La validation d’endurance reste décisive
Un moteur prêt à être assemblé n’est pas automatiquement prêt à courir. Le programme de validation doit reproduire au banc une durée équivalente à au moins six Grands Prix sans problème de fiabilité, d’après les informations rapportées. La fermeture estivale de l’usine a aussi allongé le calendrier des essais.
Si une anomalie impose une modification, le processus d’approbation doit être interrompu puis repris. Cette contrainte explique pourquoi Ferrari conserve une marge jusqu’aux derniers jours précédant l’expédition. Le choix ne dépend donc pas uniquement du gain de performance attendu, mais de la confiance dans la durée de vie du matériel.
La prudence est d’autant plus importante que les quotas et les pénalités sportives restent distincts de l’autorisation de modifier une spécification. Introduire une évolution homologuée ne dispense pas une équipe de gérer le nombre d’éléments utilisés au cours de la saison.

Ce que doit apporter l’ADUO 2
Le projet est présenté comme une évolution du V6 067/6 avec un turbocompresseur revu et des modifications de la chambre de combustion. Un carburant Shell adapté à cette spécification doit également être introduit à Monza. Ces éléments doivent fonctionner ensemble : l’objectif ne se limite pas à augmenter la puissance maximale, mais aussi à modifier la courbe de délivrance et l’efficacité globale.
Motorsport.com évoque un gain attendu d’environ 15 chevaux, ainsi qu’une amélioration de la phase de recharge hybride. Ce chiffre demeure une estimation rapportée, sans confirmation officielle publique de Ferrari. Il ne peut pas être converti automatiquement en temps au tour, car le résultat dépendra de l’exploitation, des réglages et des conditions de piste.
Le terme ADUO peut prêter à confusion. La FIA mesure le retard du moteur thermique, mais les modifications autorisées peuvent toucher plusieurs composants de l’unité de puissance, dont le turbo, certains éléments électriques, le MGU-K, l’électronique de contrôle ou les systèmes de refroidissement prévus par le règlement.

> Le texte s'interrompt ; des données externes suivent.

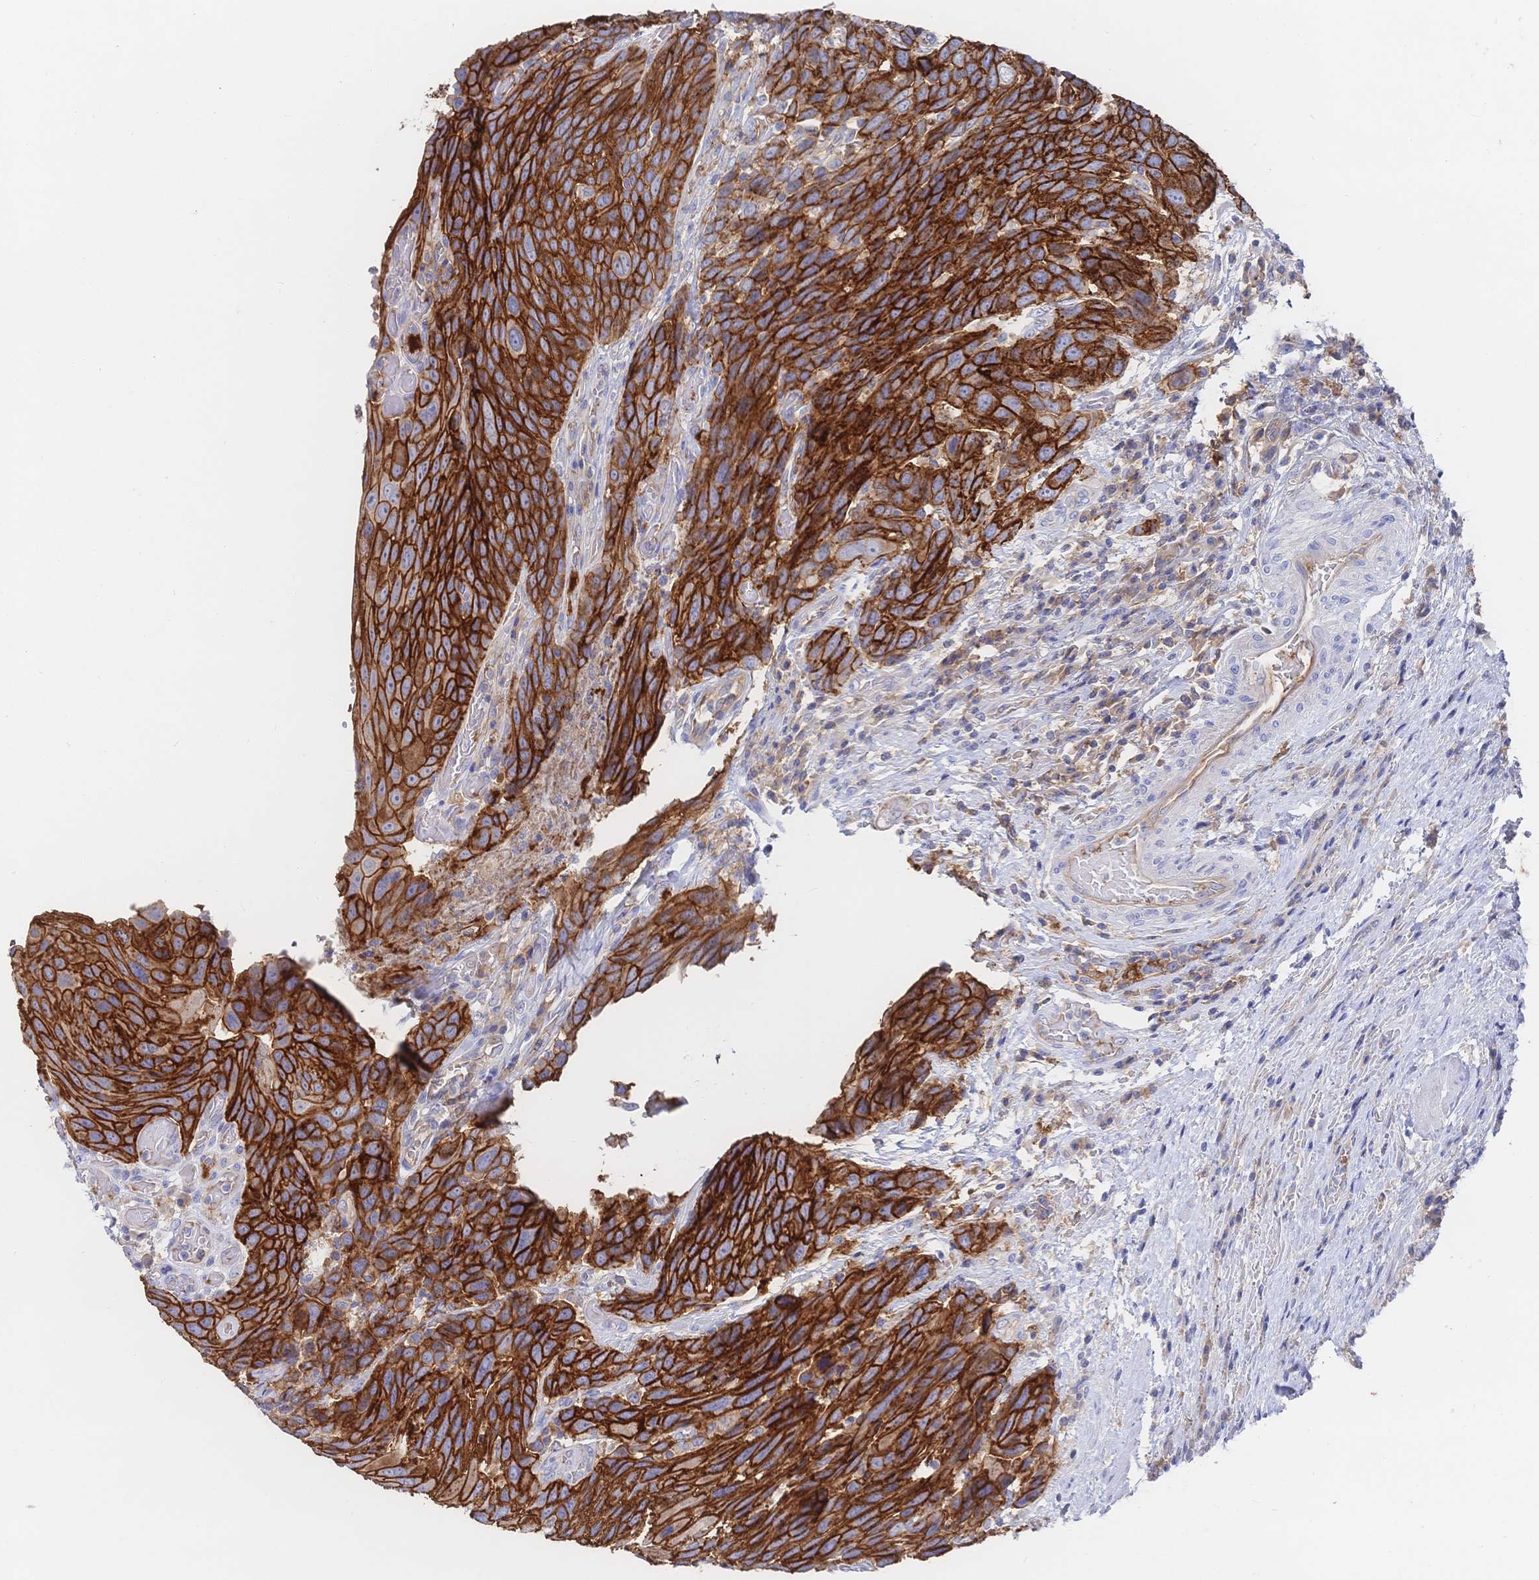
{"staining": {"intensity": "strong", "quantity": ">75%", "location": "cytoplasmic/membranous"}, "tissue": "urothelial cancer", "cell_type": "Tumor cells", "image_type": "cancer", "snomed": [{"axis": "morphology", "description": "Urothelial carcinoma, High grade"}, {"axis": "topography", "description": "Urinary bladder"}], "caption": "Protein expression analysis of urothelial cancer displays strong cytoplasmic/membranous staining in approximately >75% of tumor cells. Nuclei are stained in blue.", "gene": "F11R", "patient": {"sex": "female", "age": 70}}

Pourquoi Monza est un test sévère
Les longues accélérations de Monza placent la puissance thermique au premier plan. Dans le même temps, les occasions de récupérer de l’énergie sont moins nombreuses que sur un circuit composé de freinages rapprochés. La qualité de la recharge et du déploiement électrique peut donc modifier la performance sur l’ensemble d’une ligne droite.
Une courbe de puissance plus exploitable pourrait aider Ferrari à rapprocher son moteur de Mercedes tout en évitant un déficit trop marqué à la fin des longues phases d’accélération. Mais Monza mettra aussi en évidence les limites aérodynamiques et mécaniques de la SF-26 ; le moteur ne sera qu’une partie de l’équation.

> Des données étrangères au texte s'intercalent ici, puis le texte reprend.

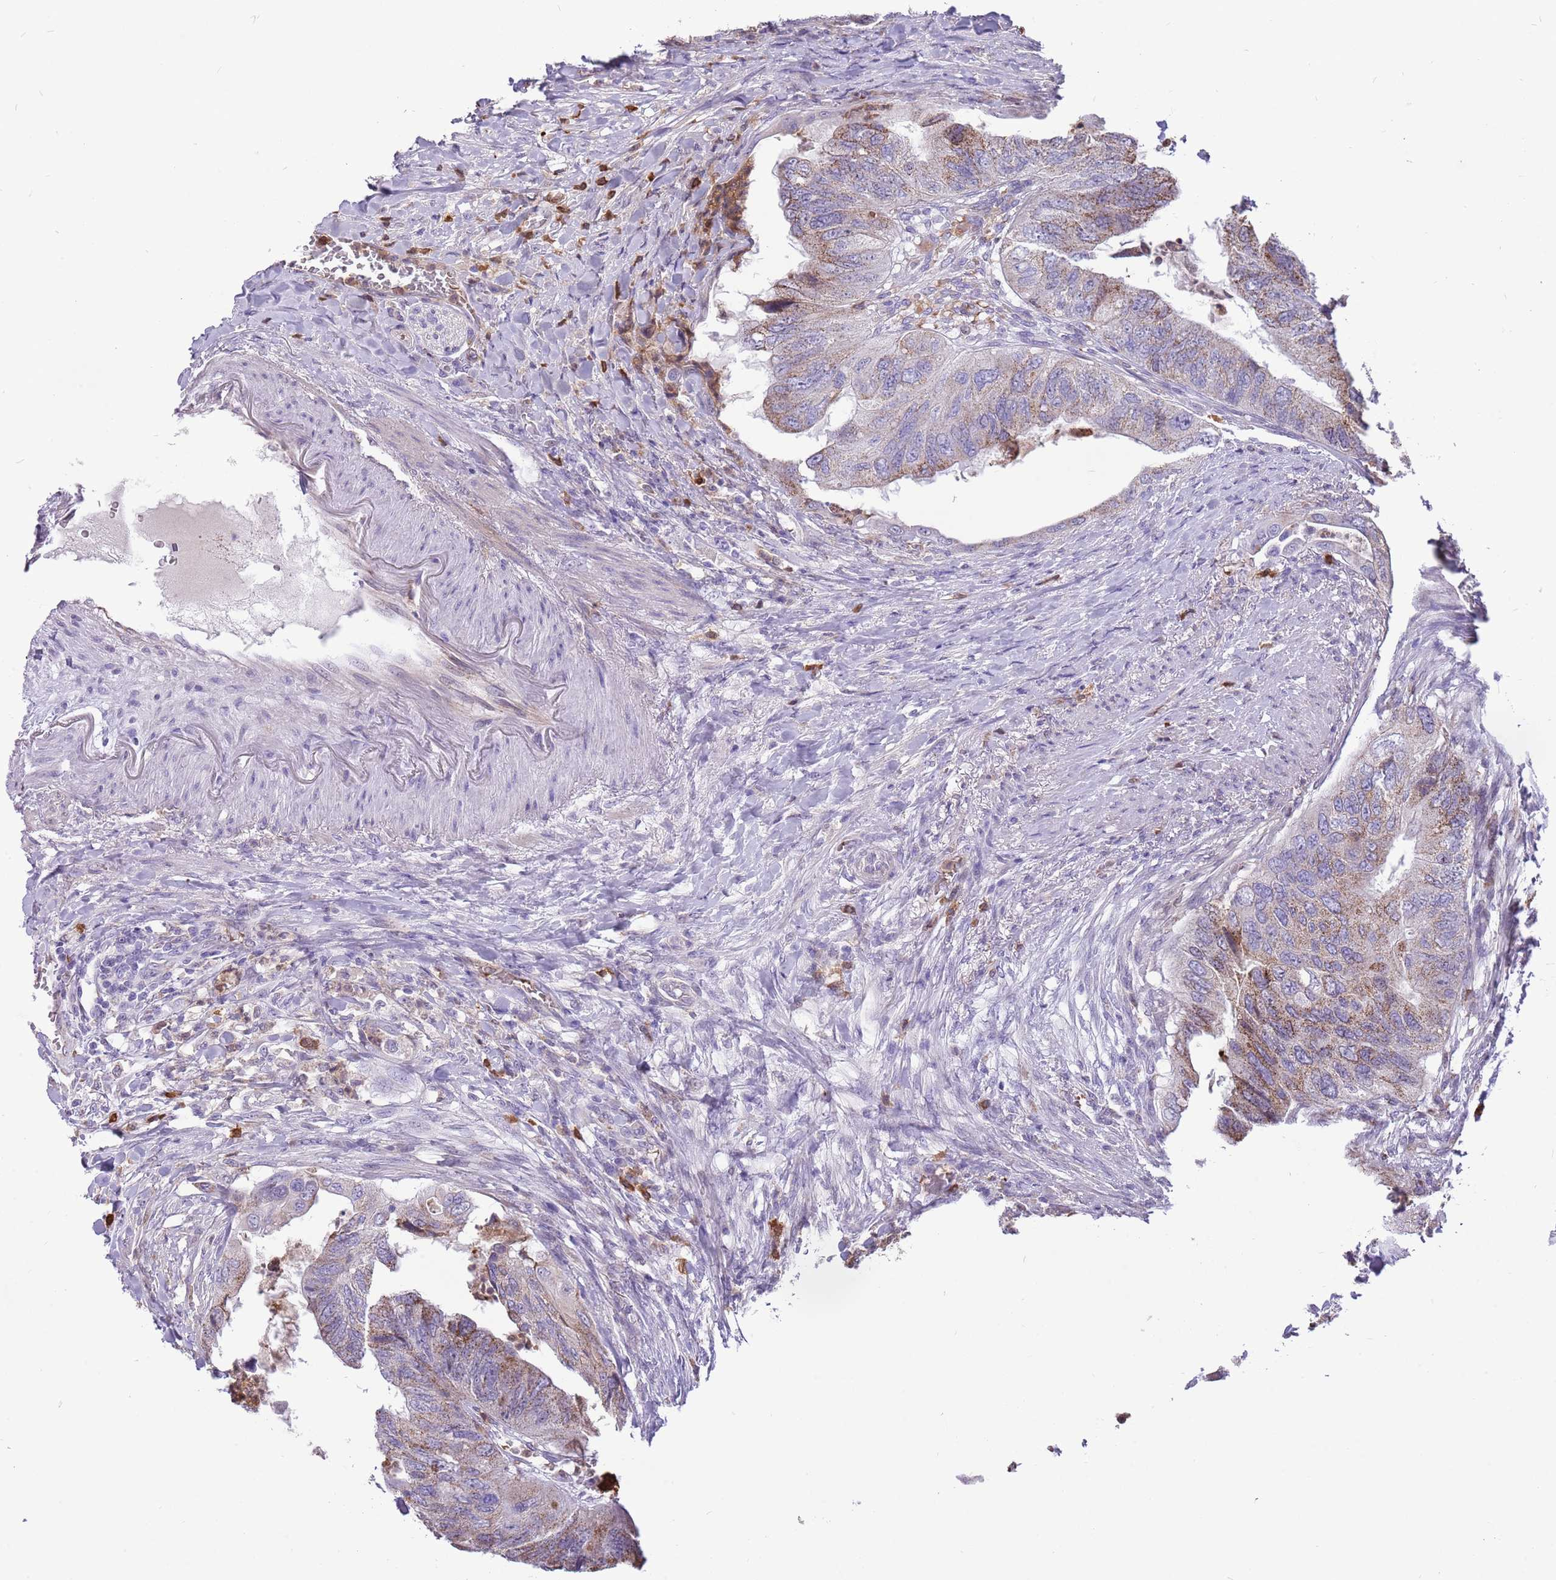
{"staining": {"intensity": "moderate", "quantity": "25%-75%", "location": "cytoplasmic/membranous"}, "tissue": "colorectal cancer", "cell_type": "Tumor cells", "image_type": "cancer", "snomed": [{"axis": "morphology", "description": "Adenocarcinoma, NOS"}, {"axis": "topography", "description": "Rectum"}], "caption": "Immunohistochemistry of adenocarcinoma (colorectal) exhibits medium levels of moderate cytoplasmic/membranous positivity in approximately 25%-75% of tumor cells.", "gene": "PCNX1", "patient": {"sex": "male", "age": 63}}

Un gain qui ne garantit pas la victoire
Même si la validation est obtenue, Ferrari n’aborde pas automatiquement son Grand Prix à domicile en favorite. Les caractéristiques annoncées de la voiture et la forme de Mercedes imposent de mesurer les attentes. La priorité réaliste serait de réduire l’écart en qualifications et de mieux défendre la performance sur les longues lignes droites.
Le week-end sera également marqué par la livrée hommage à Michael Schumacher. Cette dimension symbolique ne change pas le calendrier technique : l’équipe ne montera la nouvelle spécification que si les essais d’endurance et l’approbation finale offrent un niveau de confiance suffisant.
Ce qu’il faut retenir
Le moteur Ferrari Monza 2026 est assemblé pour Leclerc et Hamilton, mais son engagement reste conditionnel. Ferrari attend le feu vert de la validation d’endurance. Le turbo, la combustion et le carburant doivent évoluer, avec un gain d’environ 15 chevaux rapporté mais non confirmé officiellement. La décision finale est attendue avant l’expédition des pièces vers le Grand Prix d’Italie.
Sources : Motorsport.com France, Motorsport.com, Formula1.com, FIA et guide ADUO de la FIA.